*Passage for review*.

There are a huge number of variations of model train set gauges and model railway scales.
The track gauge is the distance between the rails, and the scale is the size compared to real-life trains.
This variety of model railway gauges can be truly mind-boggling!
Knowing where to start can be the biggest challenge.
I have been building model railways since I was 12, and back then the only choice for ready-to-run models was OO gauge.
Since then there has been an explosion of new gauges and rail scales, along with a comeback of older popular gauges as manufacturers started mass producing locomotives and rolling stock in gauges other than OO gauge.
Hornby train gauges historically used the worldwide O Gauge standard, and currently, their range of OO Gauge tracks is compatible with PECO Setrack.
In this article I will cover the following topics:
An introduction to model trains
What are scales and gauges
7 most popular choices in the UK
The pros and cons of each
How you can choose which one is right for you
At the end of the article are some links to explore some of the products available in the 4 most popular gauges
An Introduction to model trains
Model railways are sometimes dismissed as being toy trains, however, the hobby can be much more than that.
For some people, creating model landscapes and the model trains that run in them, is an art form.

*Data records*.

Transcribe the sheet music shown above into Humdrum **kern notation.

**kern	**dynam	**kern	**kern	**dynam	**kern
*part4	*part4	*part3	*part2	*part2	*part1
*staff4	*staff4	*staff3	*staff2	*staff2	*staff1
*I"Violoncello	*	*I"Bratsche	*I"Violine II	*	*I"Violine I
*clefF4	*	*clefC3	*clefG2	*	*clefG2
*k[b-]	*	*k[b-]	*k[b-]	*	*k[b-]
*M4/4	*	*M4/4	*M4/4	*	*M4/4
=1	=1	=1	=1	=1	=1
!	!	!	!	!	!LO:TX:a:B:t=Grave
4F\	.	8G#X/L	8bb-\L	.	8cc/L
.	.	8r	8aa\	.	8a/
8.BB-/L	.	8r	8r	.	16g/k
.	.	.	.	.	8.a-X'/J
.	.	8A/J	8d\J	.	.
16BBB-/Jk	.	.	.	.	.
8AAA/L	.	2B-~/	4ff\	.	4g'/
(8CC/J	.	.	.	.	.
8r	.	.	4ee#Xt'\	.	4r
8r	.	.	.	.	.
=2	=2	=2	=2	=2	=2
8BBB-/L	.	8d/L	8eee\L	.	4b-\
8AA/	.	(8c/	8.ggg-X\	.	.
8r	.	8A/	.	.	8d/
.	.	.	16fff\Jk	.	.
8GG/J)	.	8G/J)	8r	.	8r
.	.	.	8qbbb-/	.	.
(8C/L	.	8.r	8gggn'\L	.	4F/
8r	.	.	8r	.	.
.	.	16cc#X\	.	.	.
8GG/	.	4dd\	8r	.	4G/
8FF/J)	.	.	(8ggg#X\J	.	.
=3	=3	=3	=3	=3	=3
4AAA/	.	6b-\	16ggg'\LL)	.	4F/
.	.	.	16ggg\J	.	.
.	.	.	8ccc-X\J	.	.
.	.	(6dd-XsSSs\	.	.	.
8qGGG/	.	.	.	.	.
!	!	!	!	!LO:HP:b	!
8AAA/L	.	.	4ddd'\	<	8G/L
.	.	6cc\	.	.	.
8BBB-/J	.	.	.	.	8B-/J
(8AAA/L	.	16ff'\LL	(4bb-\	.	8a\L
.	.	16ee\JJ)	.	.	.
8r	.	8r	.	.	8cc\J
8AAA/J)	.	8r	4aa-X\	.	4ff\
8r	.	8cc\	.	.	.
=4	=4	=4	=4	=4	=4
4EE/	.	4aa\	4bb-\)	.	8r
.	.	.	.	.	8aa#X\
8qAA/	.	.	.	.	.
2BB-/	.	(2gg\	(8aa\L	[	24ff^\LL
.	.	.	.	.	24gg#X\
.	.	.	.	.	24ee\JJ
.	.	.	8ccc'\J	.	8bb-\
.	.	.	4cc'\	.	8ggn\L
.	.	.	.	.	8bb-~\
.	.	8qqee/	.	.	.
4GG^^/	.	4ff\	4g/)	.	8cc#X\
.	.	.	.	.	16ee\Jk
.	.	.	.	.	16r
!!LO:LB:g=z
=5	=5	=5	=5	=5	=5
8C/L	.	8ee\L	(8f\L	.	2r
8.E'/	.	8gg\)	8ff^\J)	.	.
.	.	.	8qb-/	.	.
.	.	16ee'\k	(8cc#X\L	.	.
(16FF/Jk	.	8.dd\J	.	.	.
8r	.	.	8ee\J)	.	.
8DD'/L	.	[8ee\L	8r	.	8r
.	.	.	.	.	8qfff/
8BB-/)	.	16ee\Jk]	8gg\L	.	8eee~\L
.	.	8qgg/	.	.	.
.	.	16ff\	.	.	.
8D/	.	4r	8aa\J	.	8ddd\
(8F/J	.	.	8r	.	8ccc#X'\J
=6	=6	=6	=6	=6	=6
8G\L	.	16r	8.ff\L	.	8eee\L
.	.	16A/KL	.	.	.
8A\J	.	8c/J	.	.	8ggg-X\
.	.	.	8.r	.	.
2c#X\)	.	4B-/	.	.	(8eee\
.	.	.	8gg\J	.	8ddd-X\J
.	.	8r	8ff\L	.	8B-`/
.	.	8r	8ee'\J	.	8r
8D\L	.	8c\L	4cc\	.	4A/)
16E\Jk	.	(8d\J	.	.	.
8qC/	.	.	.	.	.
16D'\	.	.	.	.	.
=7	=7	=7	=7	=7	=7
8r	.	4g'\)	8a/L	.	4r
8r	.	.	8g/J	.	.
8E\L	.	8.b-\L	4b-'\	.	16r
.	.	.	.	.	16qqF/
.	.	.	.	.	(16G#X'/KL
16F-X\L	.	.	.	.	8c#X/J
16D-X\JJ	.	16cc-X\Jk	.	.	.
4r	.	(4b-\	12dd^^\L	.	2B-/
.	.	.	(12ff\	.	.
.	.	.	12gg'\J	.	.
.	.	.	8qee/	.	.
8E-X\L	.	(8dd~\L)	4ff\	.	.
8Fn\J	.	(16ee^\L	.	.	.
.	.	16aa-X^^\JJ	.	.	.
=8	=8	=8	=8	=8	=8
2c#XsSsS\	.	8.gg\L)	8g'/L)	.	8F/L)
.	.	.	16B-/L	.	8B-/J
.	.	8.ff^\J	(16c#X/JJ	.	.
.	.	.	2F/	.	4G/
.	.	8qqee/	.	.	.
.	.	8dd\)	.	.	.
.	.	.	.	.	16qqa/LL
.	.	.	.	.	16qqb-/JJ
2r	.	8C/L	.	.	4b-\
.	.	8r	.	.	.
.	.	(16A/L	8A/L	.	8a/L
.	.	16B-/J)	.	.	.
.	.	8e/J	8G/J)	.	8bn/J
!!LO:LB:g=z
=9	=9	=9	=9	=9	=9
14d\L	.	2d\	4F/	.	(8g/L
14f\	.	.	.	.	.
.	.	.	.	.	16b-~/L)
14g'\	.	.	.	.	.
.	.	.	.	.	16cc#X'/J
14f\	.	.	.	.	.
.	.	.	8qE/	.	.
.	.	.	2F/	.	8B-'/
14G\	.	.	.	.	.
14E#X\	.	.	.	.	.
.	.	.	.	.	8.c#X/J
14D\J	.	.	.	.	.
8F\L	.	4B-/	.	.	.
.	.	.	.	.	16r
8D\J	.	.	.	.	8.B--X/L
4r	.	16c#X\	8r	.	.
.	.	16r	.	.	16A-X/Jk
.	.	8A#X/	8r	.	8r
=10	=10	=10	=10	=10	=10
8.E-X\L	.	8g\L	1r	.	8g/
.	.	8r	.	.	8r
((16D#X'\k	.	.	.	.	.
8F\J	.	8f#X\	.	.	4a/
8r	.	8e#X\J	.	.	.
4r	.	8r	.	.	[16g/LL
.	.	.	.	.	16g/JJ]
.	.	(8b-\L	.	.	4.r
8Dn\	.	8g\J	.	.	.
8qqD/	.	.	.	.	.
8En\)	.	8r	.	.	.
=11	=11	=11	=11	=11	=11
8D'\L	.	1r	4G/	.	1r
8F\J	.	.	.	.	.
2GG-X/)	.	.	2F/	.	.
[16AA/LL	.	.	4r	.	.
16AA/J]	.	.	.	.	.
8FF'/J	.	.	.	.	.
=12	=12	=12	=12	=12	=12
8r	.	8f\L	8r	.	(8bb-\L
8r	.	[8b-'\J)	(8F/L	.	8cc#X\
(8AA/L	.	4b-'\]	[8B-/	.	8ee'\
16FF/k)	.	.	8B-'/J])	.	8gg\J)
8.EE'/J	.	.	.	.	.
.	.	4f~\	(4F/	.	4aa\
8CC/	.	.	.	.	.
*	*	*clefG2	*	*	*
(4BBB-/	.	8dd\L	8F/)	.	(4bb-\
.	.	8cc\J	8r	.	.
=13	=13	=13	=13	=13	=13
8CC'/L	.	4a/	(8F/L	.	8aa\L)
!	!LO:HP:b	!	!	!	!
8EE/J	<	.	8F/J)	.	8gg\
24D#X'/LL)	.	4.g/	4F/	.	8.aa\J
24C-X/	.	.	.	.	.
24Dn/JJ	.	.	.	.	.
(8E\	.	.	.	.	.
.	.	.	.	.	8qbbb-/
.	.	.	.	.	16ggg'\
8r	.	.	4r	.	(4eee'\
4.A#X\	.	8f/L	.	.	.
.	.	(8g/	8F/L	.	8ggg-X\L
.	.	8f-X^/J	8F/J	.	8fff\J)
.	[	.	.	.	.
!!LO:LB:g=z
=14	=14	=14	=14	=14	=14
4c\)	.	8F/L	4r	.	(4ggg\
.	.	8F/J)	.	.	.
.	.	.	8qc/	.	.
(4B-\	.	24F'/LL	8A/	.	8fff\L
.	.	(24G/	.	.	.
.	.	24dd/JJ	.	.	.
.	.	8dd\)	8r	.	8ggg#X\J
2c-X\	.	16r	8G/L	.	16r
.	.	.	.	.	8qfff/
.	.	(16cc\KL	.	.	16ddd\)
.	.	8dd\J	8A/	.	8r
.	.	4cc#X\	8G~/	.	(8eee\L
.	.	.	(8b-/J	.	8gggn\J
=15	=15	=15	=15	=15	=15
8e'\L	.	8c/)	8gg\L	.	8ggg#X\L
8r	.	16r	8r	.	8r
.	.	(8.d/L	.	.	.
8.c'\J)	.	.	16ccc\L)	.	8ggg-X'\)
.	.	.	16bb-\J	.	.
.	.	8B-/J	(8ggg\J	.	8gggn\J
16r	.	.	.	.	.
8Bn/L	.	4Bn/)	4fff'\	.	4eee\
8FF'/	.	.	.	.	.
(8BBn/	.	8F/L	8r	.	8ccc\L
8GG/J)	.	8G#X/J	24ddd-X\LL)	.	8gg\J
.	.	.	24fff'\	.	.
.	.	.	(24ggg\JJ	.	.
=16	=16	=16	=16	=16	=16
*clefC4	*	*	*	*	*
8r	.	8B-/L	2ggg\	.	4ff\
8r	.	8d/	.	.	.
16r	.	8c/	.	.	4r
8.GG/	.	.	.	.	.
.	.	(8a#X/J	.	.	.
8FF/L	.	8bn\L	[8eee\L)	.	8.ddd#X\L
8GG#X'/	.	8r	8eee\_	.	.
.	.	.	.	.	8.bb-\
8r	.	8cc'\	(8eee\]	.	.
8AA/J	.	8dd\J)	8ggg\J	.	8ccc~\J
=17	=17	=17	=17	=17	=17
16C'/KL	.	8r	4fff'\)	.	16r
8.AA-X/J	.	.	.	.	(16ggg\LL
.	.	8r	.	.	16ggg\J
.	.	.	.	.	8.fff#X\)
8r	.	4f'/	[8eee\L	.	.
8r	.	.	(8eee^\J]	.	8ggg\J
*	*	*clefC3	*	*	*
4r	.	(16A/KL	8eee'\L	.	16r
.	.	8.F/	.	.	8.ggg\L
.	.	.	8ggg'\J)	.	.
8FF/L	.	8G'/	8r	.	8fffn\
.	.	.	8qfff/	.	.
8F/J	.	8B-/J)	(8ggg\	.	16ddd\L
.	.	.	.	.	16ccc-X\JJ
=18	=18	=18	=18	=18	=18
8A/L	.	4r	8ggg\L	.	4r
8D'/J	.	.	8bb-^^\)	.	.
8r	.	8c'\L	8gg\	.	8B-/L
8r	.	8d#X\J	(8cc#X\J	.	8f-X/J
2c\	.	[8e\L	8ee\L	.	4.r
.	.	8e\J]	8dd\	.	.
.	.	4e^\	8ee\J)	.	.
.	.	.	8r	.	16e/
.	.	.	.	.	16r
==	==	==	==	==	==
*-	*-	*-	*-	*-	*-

*Aim of the exercise*. In the article on model railway gauges, rewrite the passage between "This variety of" and "than OO gauge.", inclusive, replacing "mind-boggling" with "overwhelming".

*Task response*.
This variety of model railway gauges can be truly overwhelming!
Knowing where to start can be the biggest challenge.
I have been building model railways since I was 12, and back then the only choice for ready-to-run models was OO gauge.
Since then there has been an explosion of new gauges and rail scales, along with a comeback of older popular gauges as manufacturers started mass producing locomotives and rolling stock in gauges other than OO gauge.